Doing One's Share

Today marks 15 days since I was last in the classroom in front of students. I’ve been sheltering in place since March 6, participating in meetings via videoconferencing and completing work that will result in the close of the winter quarter today. I have made a plan to live and work this way until June out of an abundance of caution.

As COVID-19 testing increases and the need for critical supplies becomes more urgent, our job is to follow directions. My former admin at Washington Mutual is now a compassionate nurse working on the front lines, and had this to say yesterday: “As some of you complain about staying at home, the frontlines would want those options too but they don’t. As you fear to be exposed and some of you think you are super humans, those who are in the frontline are fearing of their lives every minute that they are at work, and guess what, the fear doesn’t stop there, they come home , and monitor themselves making sure they don’t develop symptoms, and if they don’t, they come to work again. Please do your share. Yes we chose this profession, but you also have a choice to protect us. Please please, this will pass, but for now, please do your share.”

Doing one’s share in this instance means not congregating in groups, observing a distance of six feet between yourself and the next person in line, and working from home wherever possible.
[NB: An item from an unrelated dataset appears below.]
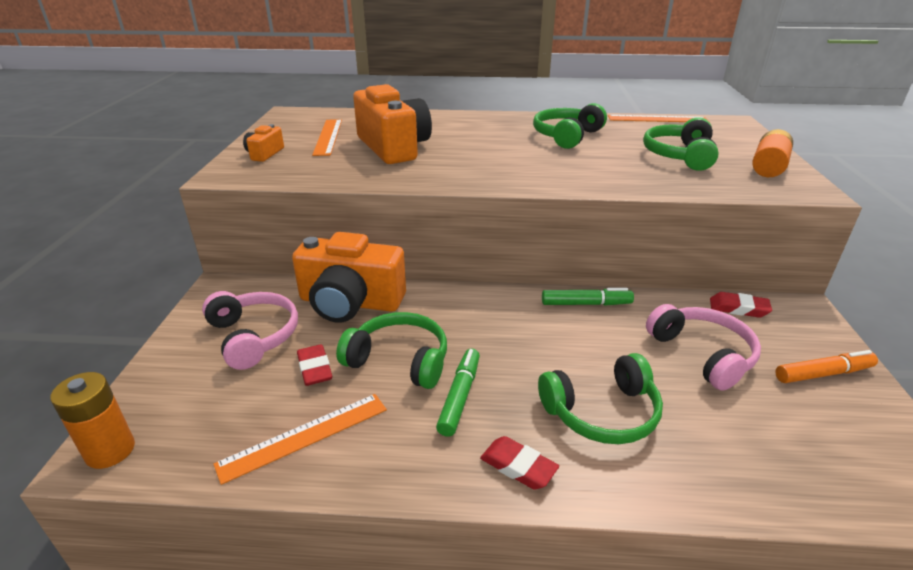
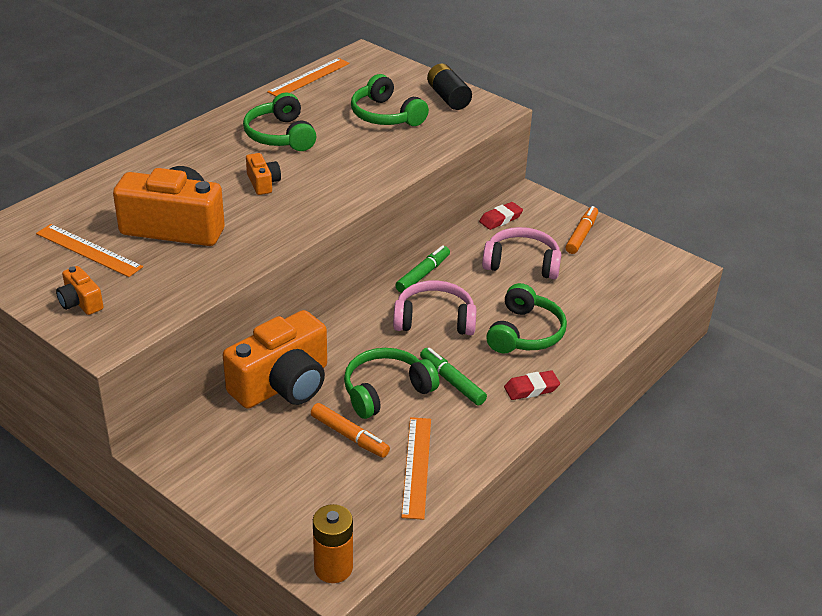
camera: 55 degrees left, 5 degrees up
pink headphones [202,291,298,370] -> pink headphones moved to [393,280,476,335]
red eraser [297,344,332,386] -> orange marker [311,403,390,458]
orange battery [752,129,793,177] -> black battery [427,64,472,110]
none -> orange camera [246,153,281,195]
It means not badgering your doctor for a coronavirus test or an experimental drug when you have no symptoms. It means exhibiting care and courtesy to your neighbors even as you are trying to home school your children or share a slow internet connection for work-related meetings.

Things could be a lot worse, though the economic forecast is bleak already. The clear path to recovery lies in following directions, preferably without whining. Whining just uses up energy better directed to the new normal.